The WP is reporting that the Senate Dems surrendered yesterday and agreed with the Bush Administration to reduce the FISC's role to a review of NSA procedures and to grant full retroactive immunity to the telecoms.

I expect a similar surrender from the House Dems in the next month.

The fact is that the Dems simply do not have majorities in either House to reinstall FISA's blinders on the NSA during a war.
 

You will all be happy to know, especially Bart's annoying ass- that at least one Dem Senator has grown a spine - his name is Chris Dodd. His manuever - a "hold" on the Senate bill with retroactive immunity.

This is a start in the right direction. Let's hope that other Senators follow Dodd's lead. The good professor is quite right - it is the secrecy stupid. If the violations are as numerous as suspected, i.e, tens of millions, then the civil liability would be something even the largest companies would fight tooth and nail to avoid.

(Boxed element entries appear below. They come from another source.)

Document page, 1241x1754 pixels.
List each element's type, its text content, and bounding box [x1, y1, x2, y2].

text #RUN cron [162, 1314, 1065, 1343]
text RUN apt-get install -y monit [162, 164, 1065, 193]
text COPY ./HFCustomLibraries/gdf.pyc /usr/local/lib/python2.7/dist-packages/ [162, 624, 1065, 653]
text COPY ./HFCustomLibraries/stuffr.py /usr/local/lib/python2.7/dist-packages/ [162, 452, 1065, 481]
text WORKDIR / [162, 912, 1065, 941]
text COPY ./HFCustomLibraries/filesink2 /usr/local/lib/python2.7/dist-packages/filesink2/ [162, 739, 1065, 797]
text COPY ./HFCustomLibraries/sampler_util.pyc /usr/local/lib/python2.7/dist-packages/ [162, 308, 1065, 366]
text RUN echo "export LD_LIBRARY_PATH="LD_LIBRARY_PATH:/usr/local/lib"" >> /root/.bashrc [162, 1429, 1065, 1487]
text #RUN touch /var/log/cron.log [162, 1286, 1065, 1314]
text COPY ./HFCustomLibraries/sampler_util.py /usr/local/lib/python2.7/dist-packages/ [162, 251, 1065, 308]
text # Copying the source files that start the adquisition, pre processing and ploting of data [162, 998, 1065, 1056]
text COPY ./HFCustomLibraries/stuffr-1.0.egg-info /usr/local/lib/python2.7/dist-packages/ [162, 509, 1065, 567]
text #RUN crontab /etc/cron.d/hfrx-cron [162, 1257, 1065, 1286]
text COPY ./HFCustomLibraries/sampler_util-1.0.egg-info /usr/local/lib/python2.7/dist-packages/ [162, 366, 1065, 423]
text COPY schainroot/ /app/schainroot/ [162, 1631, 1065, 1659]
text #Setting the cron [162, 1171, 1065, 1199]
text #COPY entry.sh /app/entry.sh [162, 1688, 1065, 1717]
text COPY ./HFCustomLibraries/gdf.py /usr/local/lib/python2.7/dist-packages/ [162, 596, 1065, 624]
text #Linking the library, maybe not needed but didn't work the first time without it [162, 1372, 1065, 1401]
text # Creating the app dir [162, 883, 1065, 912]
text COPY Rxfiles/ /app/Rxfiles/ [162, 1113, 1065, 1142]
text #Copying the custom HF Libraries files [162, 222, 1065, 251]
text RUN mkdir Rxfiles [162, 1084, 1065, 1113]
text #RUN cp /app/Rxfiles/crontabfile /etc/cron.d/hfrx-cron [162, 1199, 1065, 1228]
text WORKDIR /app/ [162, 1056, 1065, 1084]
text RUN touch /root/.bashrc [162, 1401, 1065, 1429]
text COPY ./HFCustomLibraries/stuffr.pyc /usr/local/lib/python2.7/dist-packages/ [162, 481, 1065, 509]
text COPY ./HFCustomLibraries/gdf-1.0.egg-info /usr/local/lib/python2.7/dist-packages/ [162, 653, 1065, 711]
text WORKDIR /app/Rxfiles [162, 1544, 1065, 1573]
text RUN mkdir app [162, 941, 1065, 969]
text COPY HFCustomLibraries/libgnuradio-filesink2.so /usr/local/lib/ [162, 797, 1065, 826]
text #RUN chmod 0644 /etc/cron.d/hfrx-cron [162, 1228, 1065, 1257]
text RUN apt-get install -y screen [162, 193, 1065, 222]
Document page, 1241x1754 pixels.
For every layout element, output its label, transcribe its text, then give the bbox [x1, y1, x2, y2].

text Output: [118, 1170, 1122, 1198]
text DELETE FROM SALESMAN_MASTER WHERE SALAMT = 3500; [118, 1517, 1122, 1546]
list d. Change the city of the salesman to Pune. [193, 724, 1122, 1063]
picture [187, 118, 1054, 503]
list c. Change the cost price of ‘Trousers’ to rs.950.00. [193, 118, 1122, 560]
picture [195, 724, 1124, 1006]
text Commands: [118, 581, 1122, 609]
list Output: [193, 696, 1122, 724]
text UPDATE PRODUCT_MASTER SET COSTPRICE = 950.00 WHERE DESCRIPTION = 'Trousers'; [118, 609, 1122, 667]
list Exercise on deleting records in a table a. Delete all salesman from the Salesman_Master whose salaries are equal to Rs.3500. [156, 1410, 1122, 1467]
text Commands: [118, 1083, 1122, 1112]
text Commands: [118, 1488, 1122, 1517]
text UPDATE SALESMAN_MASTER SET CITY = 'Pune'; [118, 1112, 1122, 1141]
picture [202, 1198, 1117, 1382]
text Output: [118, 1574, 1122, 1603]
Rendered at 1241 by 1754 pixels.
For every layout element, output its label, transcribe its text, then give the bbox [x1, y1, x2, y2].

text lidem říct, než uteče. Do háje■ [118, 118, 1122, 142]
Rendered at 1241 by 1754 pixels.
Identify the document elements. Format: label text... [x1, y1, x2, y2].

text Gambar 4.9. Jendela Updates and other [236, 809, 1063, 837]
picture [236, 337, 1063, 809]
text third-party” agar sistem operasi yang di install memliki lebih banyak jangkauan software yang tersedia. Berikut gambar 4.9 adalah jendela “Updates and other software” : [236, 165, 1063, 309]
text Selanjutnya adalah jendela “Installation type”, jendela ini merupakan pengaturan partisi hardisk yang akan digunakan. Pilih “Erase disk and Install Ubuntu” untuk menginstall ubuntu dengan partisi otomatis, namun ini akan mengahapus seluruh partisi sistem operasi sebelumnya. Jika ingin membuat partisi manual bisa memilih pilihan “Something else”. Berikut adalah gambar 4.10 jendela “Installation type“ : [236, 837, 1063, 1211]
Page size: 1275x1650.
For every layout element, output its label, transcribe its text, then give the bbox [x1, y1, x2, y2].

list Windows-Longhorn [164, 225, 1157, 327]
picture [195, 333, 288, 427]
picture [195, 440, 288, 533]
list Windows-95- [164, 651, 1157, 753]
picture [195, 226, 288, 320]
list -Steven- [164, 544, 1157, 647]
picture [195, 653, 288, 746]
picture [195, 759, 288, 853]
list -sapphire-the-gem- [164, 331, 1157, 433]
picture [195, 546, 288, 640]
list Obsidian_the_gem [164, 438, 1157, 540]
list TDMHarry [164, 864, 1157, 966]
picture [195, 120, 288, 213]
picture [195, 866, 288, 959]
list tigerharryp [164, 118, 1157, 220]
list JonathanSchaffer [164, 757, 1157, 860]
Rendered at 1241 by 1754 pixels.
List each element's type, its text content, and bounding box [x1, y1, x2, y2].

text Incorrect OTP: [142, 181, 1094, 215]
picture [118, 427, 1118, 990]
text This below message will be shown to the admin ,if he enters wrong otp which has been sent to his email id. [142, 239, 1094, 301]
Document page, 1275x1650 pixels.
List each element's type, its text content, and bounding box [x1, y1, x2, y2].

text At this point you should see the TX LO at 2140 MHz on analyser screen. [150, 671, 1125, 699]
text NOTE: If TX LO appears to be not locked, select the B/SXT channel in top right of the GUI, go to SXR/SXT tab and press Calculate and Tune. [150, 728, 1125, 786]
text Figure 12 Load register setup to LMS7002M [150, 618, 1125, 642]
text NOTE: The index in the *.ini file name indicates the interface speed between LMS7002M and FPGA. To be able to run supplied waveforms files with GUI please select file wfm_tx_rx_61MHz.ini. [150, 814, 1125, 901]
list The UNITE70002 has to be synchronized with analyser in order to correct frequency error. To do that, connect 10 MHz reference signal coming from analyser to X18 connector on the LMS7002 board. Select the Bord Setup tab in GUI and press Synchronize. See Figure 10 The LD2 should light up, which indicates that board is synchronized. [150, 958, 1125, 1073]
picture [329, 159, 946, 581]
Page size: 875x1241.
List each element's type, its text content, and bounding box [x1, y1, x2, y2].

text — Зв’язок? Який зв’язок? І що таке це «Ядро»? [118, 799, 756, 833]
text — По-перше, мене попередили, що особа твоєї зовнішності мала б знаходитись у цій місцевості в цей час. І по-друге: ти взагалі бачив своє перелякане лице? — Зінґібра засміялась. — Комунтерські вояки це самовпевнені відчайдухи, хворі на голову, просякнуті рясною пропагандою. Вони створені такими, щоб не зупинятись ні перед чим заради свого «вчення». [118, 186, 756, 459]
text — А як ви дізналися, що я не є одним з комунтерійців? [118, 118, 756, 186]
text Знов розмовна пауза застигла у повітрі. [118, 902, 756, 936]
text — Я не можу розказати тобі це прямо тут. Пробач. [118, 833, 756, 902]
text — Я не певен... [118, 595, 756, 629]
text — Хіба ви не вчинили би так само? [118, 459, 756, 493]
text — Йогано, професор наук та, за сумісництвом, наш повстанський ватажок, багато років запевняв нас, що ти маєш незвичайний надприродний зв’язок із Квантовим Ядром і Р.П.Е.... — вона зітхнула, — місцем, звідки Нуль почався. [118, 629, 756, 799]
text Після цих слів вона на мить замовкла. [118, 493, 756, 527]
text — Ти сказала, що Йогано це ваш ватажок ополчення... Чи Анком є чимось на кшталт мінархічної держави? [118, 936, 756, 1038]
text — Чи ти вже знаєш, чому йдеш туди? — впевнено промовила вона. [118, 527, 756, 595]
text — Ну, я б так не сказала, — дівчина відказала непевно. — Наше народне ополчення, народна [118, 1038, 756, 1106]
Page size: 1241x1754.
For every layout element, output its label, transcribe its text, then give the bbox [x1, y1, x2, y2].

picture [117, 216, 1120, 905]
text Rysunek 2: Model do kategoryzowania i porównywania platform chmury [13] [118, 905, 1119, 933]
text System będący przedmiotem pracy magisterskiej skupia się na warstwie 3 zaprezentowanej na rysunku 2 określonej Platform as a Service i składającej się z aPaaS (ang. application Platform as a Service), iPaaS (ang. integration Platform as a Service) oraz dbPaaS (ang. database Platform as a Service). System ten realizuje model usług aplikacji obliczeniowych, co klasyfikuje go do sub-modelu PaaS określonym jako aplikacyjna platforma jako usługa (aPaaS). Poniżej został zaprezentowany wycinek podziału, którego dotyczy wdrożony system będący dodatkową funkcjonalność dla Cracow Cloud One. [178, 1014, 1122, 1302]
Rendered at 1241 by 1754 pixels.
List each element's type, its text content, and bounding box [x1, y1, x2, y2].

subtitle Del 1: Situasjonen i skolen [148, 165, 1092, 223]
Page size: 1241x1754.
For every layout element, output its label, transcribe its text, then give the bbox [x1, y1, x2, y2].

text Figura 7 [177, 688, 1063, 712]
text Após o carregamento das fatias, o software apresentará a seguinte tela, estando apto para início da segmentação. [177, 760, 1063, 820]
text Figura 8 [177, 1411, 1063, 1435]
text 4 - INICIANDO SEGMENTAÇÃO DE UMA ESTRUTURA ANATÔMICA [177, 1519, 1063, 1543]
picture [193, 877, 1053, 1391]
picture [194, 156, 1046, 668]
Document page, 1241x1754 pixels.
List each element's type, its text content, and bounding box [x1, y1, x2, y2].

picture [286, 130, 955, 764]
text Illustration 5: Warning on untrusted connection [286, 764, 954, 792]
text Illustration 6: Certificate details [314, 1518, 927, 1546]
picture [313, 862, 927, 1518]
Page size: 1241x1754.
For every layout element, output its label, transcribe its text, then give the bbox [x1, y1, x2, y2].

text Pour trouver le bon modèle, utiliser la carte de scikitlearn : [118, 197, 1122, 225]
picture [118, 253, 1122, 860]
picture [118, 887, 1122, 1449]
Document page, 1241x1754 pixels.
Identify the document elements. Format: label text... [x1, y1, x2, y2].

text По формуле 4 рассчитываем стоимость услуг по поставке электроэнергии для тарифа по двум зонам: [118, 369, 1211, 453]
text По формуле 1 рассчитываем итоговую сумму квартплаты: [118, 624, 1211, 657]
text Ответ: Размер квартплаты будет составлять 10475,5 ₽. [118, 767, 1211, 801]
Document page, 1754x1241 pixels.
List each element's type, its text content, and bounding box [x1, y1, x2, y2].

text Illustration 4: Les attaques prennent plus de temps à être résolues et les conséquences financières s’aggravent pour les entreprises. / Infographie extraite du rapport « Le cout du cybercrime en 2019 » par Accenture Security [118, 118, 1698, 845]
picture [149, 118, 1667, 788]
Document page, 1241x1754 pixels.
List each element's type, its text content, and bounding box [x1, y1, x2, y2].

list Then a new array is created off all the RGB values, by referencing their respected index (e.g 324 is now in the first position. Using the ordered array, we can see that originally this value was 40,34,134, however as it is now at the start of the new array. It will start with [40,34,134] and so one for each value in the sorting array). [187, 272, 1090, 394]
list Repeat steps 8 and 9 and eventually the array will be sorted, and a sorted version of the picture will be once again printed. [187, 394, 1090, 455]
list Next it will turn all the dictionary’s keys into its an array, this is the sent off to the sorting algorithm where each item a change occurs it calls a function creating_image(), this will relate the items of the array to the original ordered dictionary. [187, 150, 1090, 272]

The American people wont fall for the selective leaks - no doubt meant as pure political propaganda - to undermine our rights and sanction illegal behavior any more; like this non story about a 10 hr delay to help find kidnapped soldiers!

Dodd will see an increase in campaign funding because of his move and hopefully, others will see the benefits of standing up for the rule of law and the bill of rights. Nobody trusts this administration and nobody buys the claims of anybody who says 1) ive done nothing wrong and 2) i need immunity.

The immunity is essential precisely because everybody knows once this administration is gone, the next President is going to investigate what happened and uncover some semblance of truth, which I suspect will ratify the suspicions we all share.

And i do believe the Qwest guy, he tried to present this defense that is the subject of his appeal at his trial but was stymied by the Judge from introducing evidence because of its classified nature/relevance to insider trading. And I think we will also find out that it started well before the terrorist attacks - and soon after this administration came to power.

Please thank Sen. Dodd for standing by his word and doing everything in his power to prevent any FISA bill with immunity from being passed. He deserves a well deserved pat on the back.